Sin embargo, desde que el negocio había crecido mi trabajo se parecía demasiado a la gestoría de un gran almacén, a la organización de un espacio en el que había que hacer sitio como fuera a la avalancha de nuevos títulos que, como un tsunami desbocado, nos inundaba cada semana. Me sentía a disgusto con aquella situación, pero la aceptaba como un peaje que consideraba necesario, como un sacrificio inevitable para que las cosas fueran bien, para conseguir que la librería funcionara, pues en aquel momento creía que era lo más importante. Al fin y al cabo, pensaba, ¿quién no renuncia a cosas importantes en su vida? ¿Por qué voy a ser yo diferente? Y así, poco a poco y sin darme cuenta, me iba consumiendo.

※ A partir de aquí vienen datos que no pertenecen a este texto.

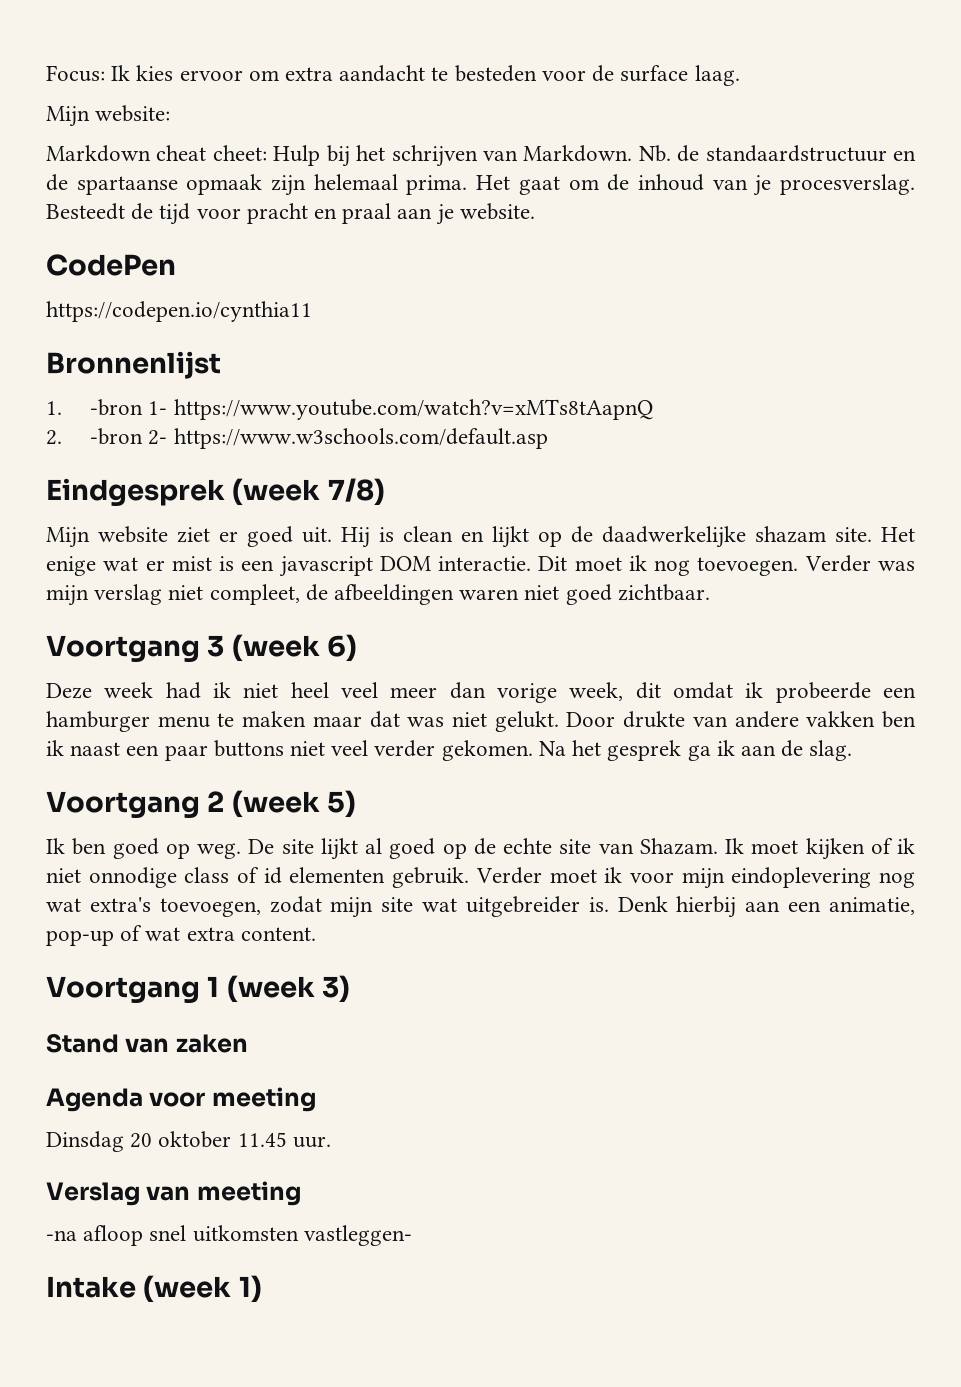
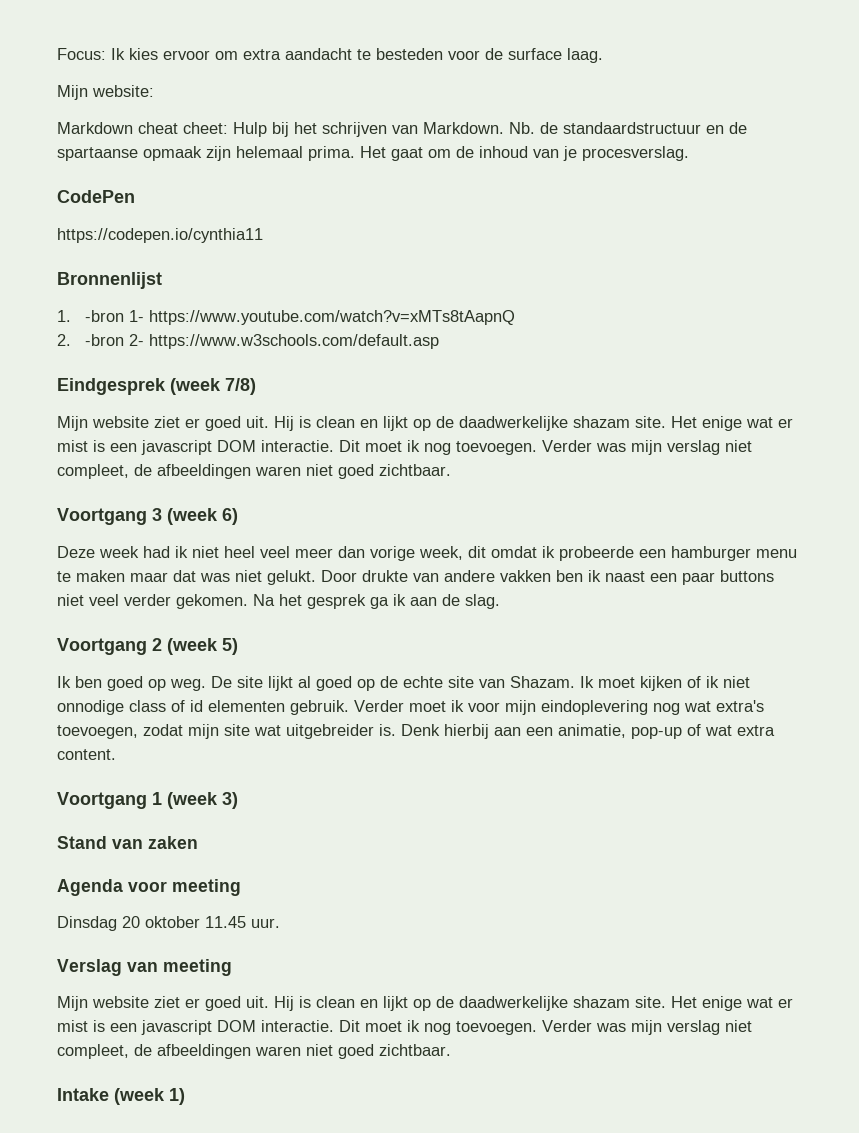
[46,203,535,225] Besteedt de tijd voor pracht en praal aan je website. -> (689, 153) none
[46,1225,412,1246] -na afloop snel uitkomsten vastleggen- -> [57,996,793,1011] [57,1020,752,1035] [57,1044,451,1059] Mijn website ziet er goed uit. Hij is clean en lijkt op de daadwerkelijke shazam site. Het enige wat er mist is een javascript DOM interactie. Dit moet ik nog toevoegen. Verder was mijn verslag niet compleet, de afbeeldingen waren niet goed zichtbaar.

A menudo, como sucedió también aquella mañana cuando salí de la boca de metro que me dejaba justo delante de la librería, me venían al pensamiento las palabras que alguien, ya no recordaba quien, había pronunciado un par de años atrás: “Tu negocio tiene que crecer, Esperanza, es la única manera de sobrevivir. O creces o mueres arrollada por los gigantes”. Eso había hecho, crecer, al menos aparentemente, pero no acababa de sentirme a gusto en aquella nueva circunstancia que me privaba de uno de mis placeres favoritos, la lectura, y que hacía cierto el famoso dicho de “en casa del herrero, cuchara de palo”.

Me pasé aquella mañana encerrada en mi pequeño despacho del altillo entrevistando candidatos para cubrir la vacante de dependiente. Entre una entrevista y otra, Marcos, mi mano derecha en la librería, entraba y me recordaba que teníamos una conversación pendiente desde el día anterior y que era importante no posponerla más. Estaba inquieto, lo cual era inhabitual en él. Por lo general, Marcos me proporcionaba el juicio y la tranquilidad que a mí a veces me faltan, pero aquella mañana su semblante mostraba la inquietud de alguien que tiene que comunicar una mala noticia y no acaba de encontrar la forma de hacerlo.

A última hora de la mañana, después de una docena de entrevistas, por fin pudimos hablar. Marcos entró en mi despacho como se entra en un funeral. Se sentó al otro lado del escritorio y me miró. Cuando vi la expresión de su cara supe que se ahorraría los preliminares:

- Esto no funciona, Esperanza. Vamos de mal en peor. Anoche me quedé hasta tarde revisando las cifras de ventas del último mes y hemos dado un bajón tremendo –me alargó una hoja de Excel que rebosaba números-. Ya íbamos mal, pero es que ahora nos salimos del cuadro... por abajo.

- Pues no lo entiendo –dije con fastidio-. Estamos haciendo lo mismo que hacen otras librerías grandes, ¿no? Tenemos las novedades y a la vez un buen fondo, aplicamos los mayores descuentos posibles, hacemos presentaciones de libros, abrimos a mediodía y los sábados, e incluso algunos domingos, editamos una revista electrónica, vendemos por internet... ¿Qué más tenemos que hacer?

Nos quedamos los dos rumiando. Marcos, que siempre se mostraba asertivo y contundente cuando hablábamos de la gestión de la librería, no sabía qué decir. Con una mano se rascaba la nuca por encima del cabello corto y con la otra agitaba en el aire un bolígrafo sin un ritmo aparente, como un director de orquesta desconcertado.

- ¿Qué crees que está pasando, Marcos? –le pregunté, en parte porque no lo sabía y en parte por romper aquel silencio incómodo.